The test in these cases involve tracking the packets’ path through your configuration. Once more, it is useful to check to see if PF is enabled or if disabling PF makes a difference. Building on the result from that initial test, you then perform the same kind of analysis of the rule set as we described previously. Once you have a reasonable theory of how the packets should traverse your rule set and your network interfaces, use tcpdump to see the traffic on each of the interfaces in turn. Use tcpdump’s filtering features to see only the packets that should match your specific case, such as port smtp and dst 192.0.2.19.
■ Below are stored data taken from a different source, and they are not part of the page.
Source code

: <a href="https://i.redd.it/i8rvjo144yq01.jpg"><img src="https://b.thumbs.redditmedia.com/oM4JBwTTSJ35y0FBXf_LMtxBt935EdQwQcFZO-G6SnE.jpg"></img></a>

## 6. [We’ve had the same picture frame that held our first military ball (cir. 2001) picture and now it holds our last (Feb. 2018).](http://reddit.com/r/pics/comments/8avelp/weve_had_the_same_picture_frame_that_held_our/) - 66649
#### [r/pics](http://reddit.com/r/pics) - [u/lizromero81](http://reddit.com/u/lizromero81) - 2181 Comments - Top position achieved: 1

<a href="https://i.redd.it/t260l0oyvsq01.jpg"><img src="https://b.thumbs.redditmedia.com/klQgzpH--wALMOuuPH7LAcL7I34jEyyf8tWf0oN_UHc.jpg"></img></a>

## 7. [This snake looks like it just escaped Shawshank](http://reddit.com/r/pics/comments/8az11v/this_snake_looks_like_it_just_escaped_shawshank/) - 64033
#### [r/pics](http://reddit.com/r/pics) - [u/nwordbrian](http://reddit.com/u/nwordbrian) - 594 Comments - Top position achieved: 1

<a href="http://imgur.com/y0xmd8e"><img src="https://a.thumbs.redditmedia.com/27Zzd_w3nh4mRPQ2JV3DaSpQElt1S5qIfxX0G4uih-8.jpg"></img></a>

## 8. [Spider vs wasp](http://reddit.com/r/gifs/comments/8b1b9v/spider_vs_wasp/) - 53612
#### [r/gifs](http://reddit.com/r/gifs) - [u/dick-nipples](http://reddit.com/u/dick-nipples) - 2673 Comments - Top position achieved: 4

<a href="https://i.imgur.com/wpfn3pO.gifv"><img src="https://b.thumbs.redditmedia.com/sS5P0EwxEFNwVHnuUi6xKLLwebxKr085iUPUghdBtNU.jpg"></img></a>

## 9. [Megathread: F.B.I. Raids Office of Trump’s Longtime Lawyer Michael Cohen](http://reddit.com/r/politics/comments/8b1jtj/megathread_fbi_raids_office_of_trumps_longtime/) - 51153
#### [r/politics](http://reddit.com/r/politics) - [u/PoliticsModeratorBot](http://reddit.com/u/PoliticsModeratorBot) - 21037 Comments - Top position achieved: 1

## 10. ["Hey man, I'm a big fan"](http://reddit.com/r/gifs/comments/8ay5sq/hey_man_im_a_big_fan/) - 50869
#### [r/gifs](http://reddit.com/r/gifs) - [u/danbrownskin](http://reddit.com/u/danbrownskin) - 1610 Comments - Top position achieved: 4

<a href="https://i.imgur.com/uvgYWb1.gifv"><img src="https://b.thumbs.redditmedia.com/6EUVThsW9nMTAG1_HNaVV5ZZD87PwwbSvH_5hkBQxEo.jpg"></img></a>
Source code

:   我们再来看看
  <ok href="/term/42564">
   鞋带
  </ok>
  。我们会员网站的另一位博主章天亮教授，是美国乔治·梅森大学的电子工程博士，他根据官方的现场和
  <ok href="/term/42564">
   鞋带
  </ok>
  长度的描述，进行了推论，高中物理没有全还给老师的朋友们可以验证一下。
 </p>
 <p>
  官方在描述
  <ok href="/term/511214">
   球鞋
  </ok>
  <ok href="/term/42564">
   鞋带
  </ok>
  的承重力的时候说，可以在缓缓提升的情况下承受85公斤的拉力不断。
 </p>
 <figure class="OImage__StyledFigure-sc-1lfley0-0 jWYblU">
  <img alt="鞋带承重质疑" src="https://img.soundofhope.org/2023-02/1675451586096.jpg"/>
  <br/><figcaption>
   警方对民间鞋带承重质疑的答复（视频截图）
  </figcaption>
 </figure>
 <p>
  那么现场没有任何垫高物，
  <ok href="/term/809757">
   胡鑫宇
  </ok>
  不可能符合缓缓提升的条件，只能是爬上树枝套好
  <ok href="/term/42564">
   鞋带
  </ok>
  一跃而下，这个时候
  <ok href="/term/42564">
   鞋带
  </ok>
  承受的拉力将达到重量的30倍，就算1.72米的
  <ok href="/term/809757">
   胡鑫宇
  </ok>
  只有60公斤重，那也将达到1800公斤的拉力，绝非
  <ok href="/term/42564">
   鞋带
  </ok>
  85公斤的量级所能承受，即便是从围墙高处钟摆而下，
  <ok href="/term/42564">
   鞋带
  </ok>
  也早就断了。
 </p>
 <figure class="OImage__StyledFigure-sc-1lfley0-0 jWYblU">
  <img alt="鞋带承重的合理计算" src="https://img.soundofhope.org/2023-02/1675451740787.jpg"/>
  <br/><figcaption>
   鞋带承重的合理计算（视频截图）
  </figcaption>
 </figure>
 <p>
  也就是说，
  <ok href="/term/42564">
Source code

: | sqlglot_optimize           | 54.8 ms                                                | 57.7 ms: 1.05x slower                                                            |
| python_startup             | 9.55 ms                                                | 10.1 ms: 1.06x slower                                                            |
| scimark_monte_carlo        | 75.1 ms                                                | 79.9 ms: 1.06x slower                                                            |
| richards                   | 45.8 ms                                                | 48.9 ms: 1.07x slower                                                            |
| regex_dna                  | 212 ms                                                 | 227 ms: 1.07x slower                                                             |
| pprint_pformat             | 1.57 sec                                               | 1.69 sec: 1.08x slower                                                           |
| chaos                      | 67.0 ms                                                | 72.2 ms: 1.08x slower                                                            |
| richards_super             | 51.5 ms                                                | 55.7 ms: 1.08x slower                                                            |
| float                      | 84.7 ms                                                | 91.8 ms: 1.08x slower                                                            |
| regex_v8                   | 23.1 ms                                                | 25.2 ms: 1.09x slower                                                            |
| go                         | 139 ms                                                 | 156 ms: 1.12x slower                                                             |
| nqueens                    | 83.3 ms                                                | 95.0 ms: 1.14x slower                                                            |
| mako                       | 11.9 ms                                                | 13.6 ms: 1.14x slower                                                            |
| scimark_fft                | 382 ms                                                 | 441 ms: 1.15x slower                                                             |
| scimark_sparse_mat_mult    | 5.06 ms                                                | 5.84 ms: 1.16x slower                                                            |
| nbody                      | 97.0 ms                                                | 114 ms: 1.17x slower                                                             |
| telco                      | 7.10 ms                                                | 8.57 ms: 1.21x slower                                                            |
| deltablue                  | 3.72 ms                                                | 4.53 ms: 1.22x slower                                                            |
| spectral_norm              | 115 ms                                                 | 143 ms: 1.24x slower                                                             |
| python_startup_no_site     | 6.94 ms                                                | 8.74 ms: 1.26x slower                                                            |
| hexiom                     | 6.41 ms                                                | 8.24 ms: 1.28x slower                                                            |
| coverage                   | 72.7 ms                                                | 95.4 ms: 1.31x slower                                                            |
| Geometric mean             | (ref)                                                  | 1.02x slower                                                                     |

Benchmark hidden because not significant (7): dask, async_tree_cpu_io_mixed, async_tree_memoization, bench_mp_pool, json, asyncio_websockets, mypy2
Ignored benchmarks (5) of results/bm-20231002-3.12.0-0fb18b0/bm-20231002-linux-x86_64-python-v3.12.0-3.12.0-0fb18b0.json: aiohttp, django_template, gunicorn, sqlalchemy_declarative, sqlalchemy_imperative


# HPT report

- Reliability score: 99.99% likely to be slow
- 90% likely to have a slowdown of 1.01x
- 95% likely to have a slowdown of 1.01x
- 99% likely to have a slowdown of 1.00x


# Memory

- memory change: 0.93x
Find the exact place where your assumptions no longer match the reality of your network traffic. Turn on logging for the rules that may be involved, and then turn tcpdump loose on the relevant pflog interface to see which rule the packets actually match.
The main outline for the test procedure is fairly fixed. If you have narrowed down the cause to your PF configuration, once more it’s a case of finding out which rules match and which rule ends up determining whether the packet passes or is blocked.